The class’s result? A “Medical Minecraft” game that allowed players to fly a nanobot through the human body — and they needed the help of Boinodiris and IBM’s artificial intelligence program, Watson, to complete it.
“When the nanobot met up with a pathogen, like ebola or tuberculosis, they wanted to actually be able to converse with IBM’s Watson from within the game to ask it questions like, ‘How would I recognize symptoms of ebola?’ or ‘If there was a tuberculosis outbreak in my region, what should I do?’” Boinodiris explained, adding that she began Skyping regularly with the students shortly afterward. “I was so completely overwhelmed by how engaged this classroom of high school kids was. The conversations I was having with these individuals, it just blew me away… their levels of imagination and engagement were off the charts.”
So, Boinodiris not only helped the class integrate Watson into their project — she also hopped on a plane along with an IBM film crew and did a short documentary of the class. That documentary got international attention and ultimately helped transition what could have been a one-time classroom experiment into an ongoing program.

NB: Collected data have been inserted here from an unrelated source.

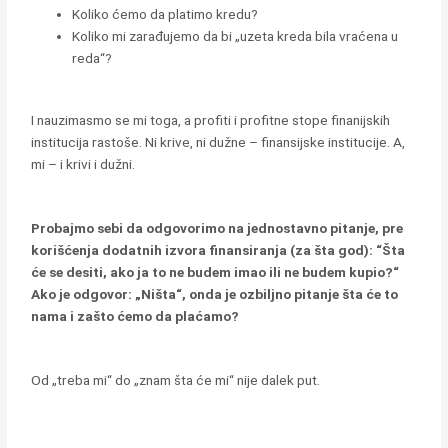
Koliko ćemo da platimo kredu?
Koliko mi zarađujemo da bi „uzeta kreda bila vraćena u
reda“?
I nauzimasmo se mi toga, a profiti i profitne stope finanijskih
institucija rastoše. Ni krive, ni dužne – finansijske institucije. A,
mi – i krivi i dužni.
Probajmo sebi da odgovorimo na jednostavno pitanje, pre
korišćenja dodatnih izvora finansiranja (za šta god): “Šta
će se desiti, ako ja to ne budem imao ili ne budem kupio?“
Ako je odgovor: „Ništa“, onda je ozbiljno pitanje šta će to
nama i zašto ćemo da plaćamo?
Od „treba mi“ do „znam šta će mi“ nije dalek put.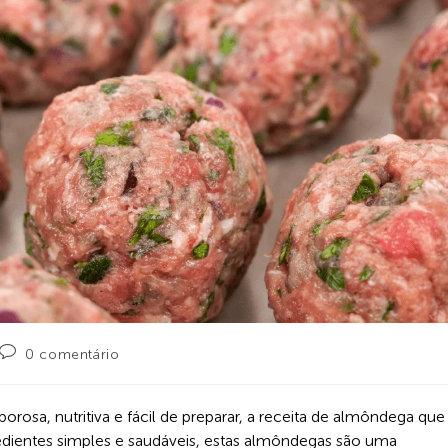
0 comentário
osa, nutritiva e fácil de preparar, a receita de almôndega que
edientes simples e saudáveis, estas almôndegas são uma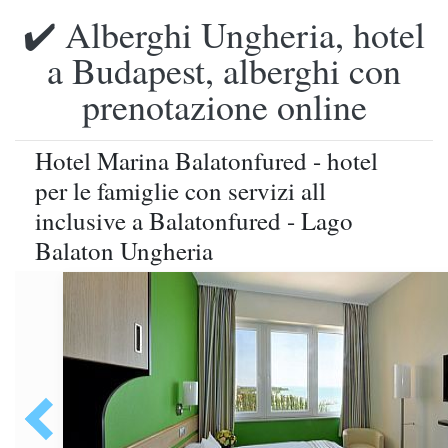
✔️ Alberghi Ungheria, hotel
a Budapest, alberghi con
prenotazione online
Hotel Marina Balatonfured - hotel
per le famiglie con servizi all
inclusive a Balatonfured - Lago
Balaton Ungheria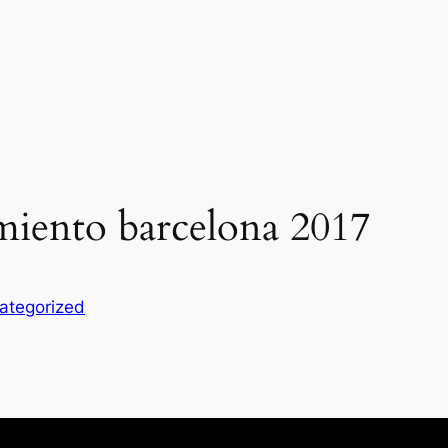
miento barcelona 2017
ategorized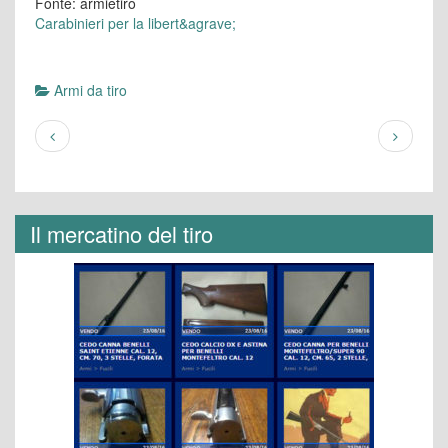
Fonte: armietiro
Carabinieri per la libert&agrave;
Armi da tiro
Il mercatino del tiro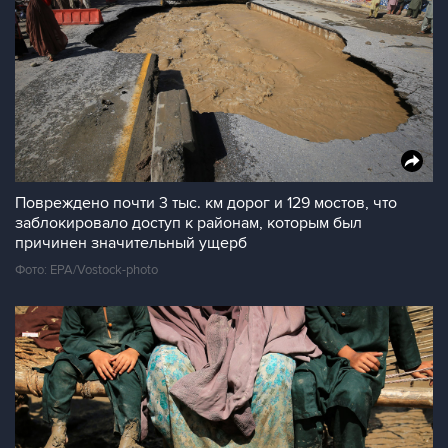
Повреждено почти 3 тыс. км дорог и 129 мостов, что
заблокировало доступ к районам, которым был
причинен значительный ущерб
Фото: EPA/Vostock-photo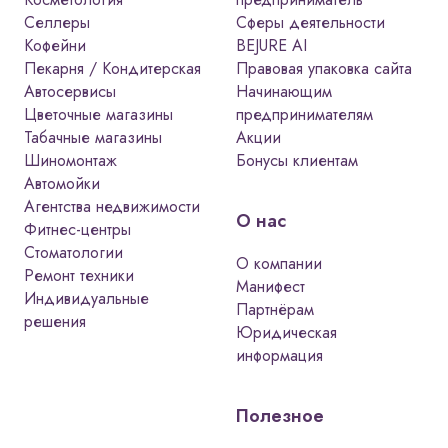
строго регулируется
Селлеры
Сферы деятельности
Кофейни
BEJURE AI
законодательством, и нарушение
Пекарня / Кондитерская
Правовая упаковка сайта
требований может привести к
Автосервисы
Начинающим
крупным штрафам и приостановке
Цветочные магазины
предпринимателям
деятельности.
Табачные магазины
Акции
Для легальной работы табачного
Шиномонтаж
Бонусы клиентам
магазина необходим полный
Автомойки
комплект документов: юридические,
Агентства недвижимости
О нас
Фитнес-центры
разрешительные, кадровые,
Стоматологии
локально-нормативные и
О компании
Ремонт техники
организационные. Каждая категория
Манифест
Индивидуальные
документов обязательна и должна
Партнёрам
решения
Юридическая
соответствовать актуальным
информация
требованиям законодательства.
Документы для продажи
Полезное
табачной продукции: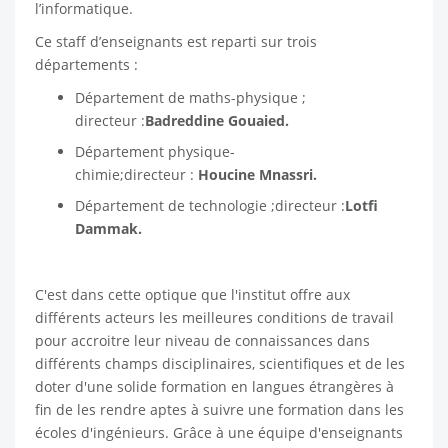
l’informatique.
Ce staff d’enseignants est reparti sur trois
départements :
Département de maths-physique ;
directeur :
Badreddine Gouaied.
Département physique-
chimie;directeur :
Houcine Mnassri.
Département de technologie ;directeur :
Lotfi
Dammak.
C'est dans cette optique que l'institut offre aux
différents acteurs les meilleures conditions de travail
pour accroitre leur niveau de connaissances dans
différents champs disciplinaires, scientifiques et de les
doter d'une solide formation en langues étrangères à
fin de les rendre aptes à suivre une formation dans les
écoles d'ingénieurs. Grâce à une équipe d'enseignants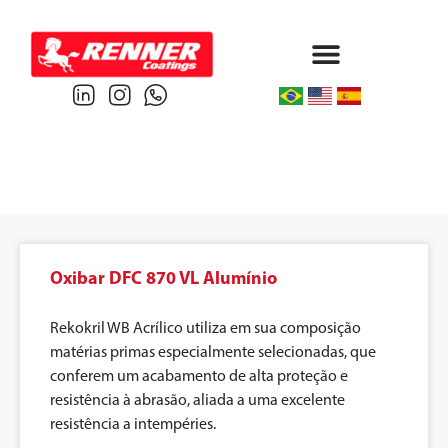
Protective & Marine
Performance & Powder
Oxibar DFC 870 VL Alumínio
Rekokril WB Acrílico utiliza em sua composição
matérias primas especialmente selecionadas, que
conferem um acabamento de alta proteção e
resistência à abrasão, aliada a uma excelente
resistência a intempéries.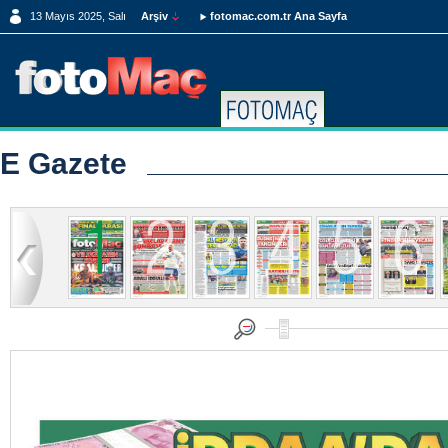
13 Mayıs 2025, Salı
Arşiv
fotomac.com.tr Ana Sayfa
E Gazete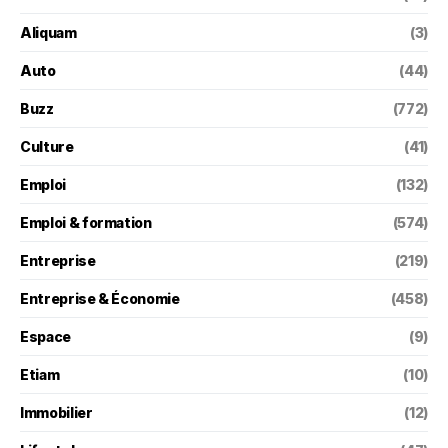
Aliquam
(3)
Auto
(44)
Buzz
(772)
Culture
(41)
Emploi
(132)
Emploi & formation
(574)
Entreprise
(219)
Entreprise & Économie
(458)
Espace
(9)
Etiam
(10)
Immobilier
(12)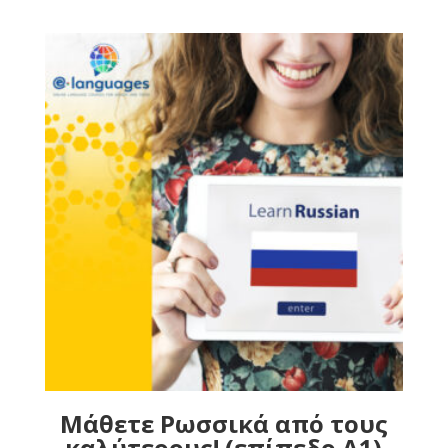
Μάθετε Ρωσσικά από τους
καλύτερους! (επίπεδο Α1)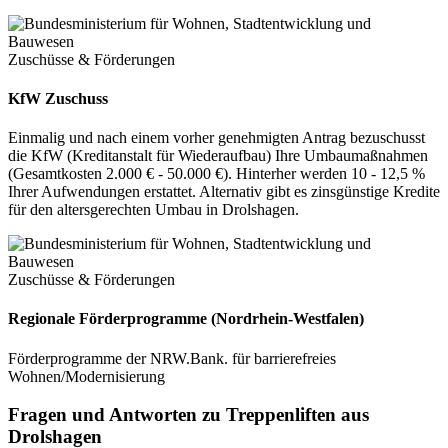
Zuschüsse & Förderungen
KfW Zuschuss
Einmalig und nach einem vorher genehmigten Antrag bezuschusst
die KfW (Kreditanstalt für Wiederaufbau) Ihre Umbaumaßnahmen
(Gesamtkosten 2.000 € - 50.000 €). Hinterher werden 10 - 12,5 %
Ihrer Aufwendungen erstattet. Alternativ gibt es zinsgünstige Kredite
für den altersgerechten Umbau in Drolshagen.
Zuschüsse & Förderungen
Regionale Förderprogramme (Nordrhein-Westfalen)
Förderprogramme der NRW.Bank. für barrierefreies
Wohnen/Modernisierung
Fragen und Antworten zu Treppenliften aus
Drolshagen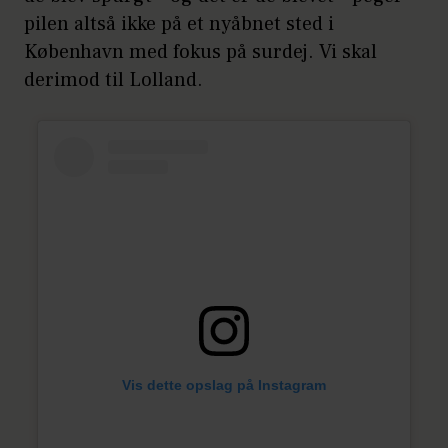
pilen altså ikke på et nyåbnet sted i
København med fokus på surdej. Vi skal
derimod til Lolland.
Vis dette opslag på Instagram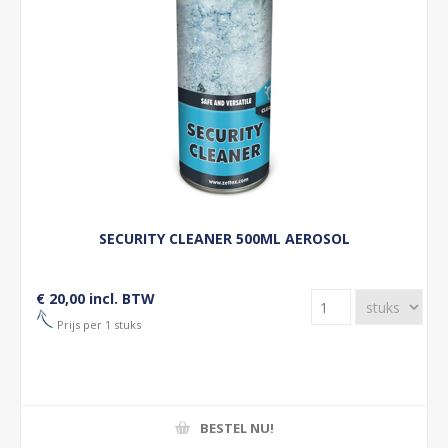
SECURITY CLEANER 500ML AEROSOL
€ 20,00 incl. BTW
Prijs per 1 stuks
BESTEL NU!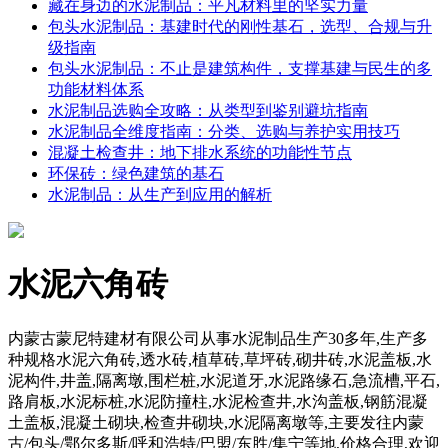
藏在身边的水泥制品：平凡材料里的坚实力量
包头水泥制品：基建时代的刚性基石，选型、合规与升
级指南
包头水泥制品：不止是建筑构件，支撑基建与民生的多
功能材料体系
水泥制品选购全攻略：从类型到鉴别避坑指南
水泥制品全维度指南：分类、选购与养护实用技巧
混凝土检查井：地下排水系统的功能性节点
环保砖：绿色建筑的基石
水泥制品：从生产到应用的解析
水泥六角砖
内蒙古蒙尼特建材有限公司从事水泥制品生产30多年,生产多
种规格水泥六角砖,透水砖,植草砖,草坪砖,砌井砖,水泥盖板,水
泥构件,井盖,隔离墩,围栏桩,水泥道牙,水泥路缘石,急流槽,平石,
路肩板,水泥标桩,水泥防撞柱,水泥检查井,水沟盖板,钢筋混凝
土盖板,混凝土砌块,检查井砌块,水泥隔离墩等,主要发往内蒙
古/包头/鄂尔多斯/呼和浩特/巴盟/东胜/集宁等地,价格合理,欢迎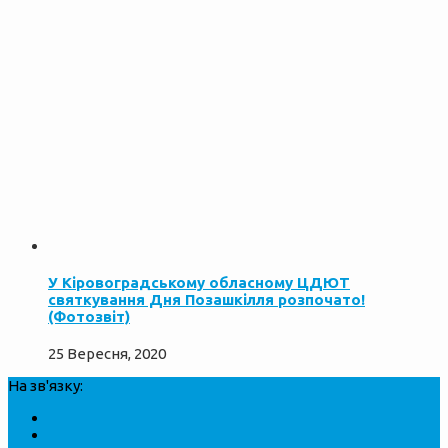
У Кіровоградському обласному ЦДЮТ
святкування Дня Позашкілля розпочато!
(Фотозвіт)
25 Вересня, 2020
На зв'язку:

Today, students in Conover’s class have the opportunity to intern at IBM’s Watson lab in Texas, and they’ve also pioneered a new, hands-free model of the Hungry Hungry Hippos children’s toy. Powered by a brainwave monitoring device, players can only control the hippos by going into a semi-meditative state — and the reason for that is seriously inspiring.
“The kids have plans to playtest the new smart toy to kids going through chemo at the Dell Children’s hospital, to help with their stress,” she explained. “I am so proud of them.”
Boinodiris was able to take her experience with these students and channel it into an IBM K-12 program, the first course of which teaches kids how to build empathetic conversation bots to help alleviate issues like stress and cyber bullying. She’s also using her platform on IBM’s Blockchain team to promote that technology’s role in transforming education, a topic she’s keynoting on at IBM’s THINK conference in March.
It’s a fitting progression for a career that’s been built around the idea of “tech for good,” and one she finds equally fitting of her overall life at IBM.
“What IBM has been doing on the forefront of technologies like AI and blockchain — these are world-changing technologies,” she said. “I think there really is an opportunity for people to have a voice in that and to shape that, for the good of the planet and the good of people.”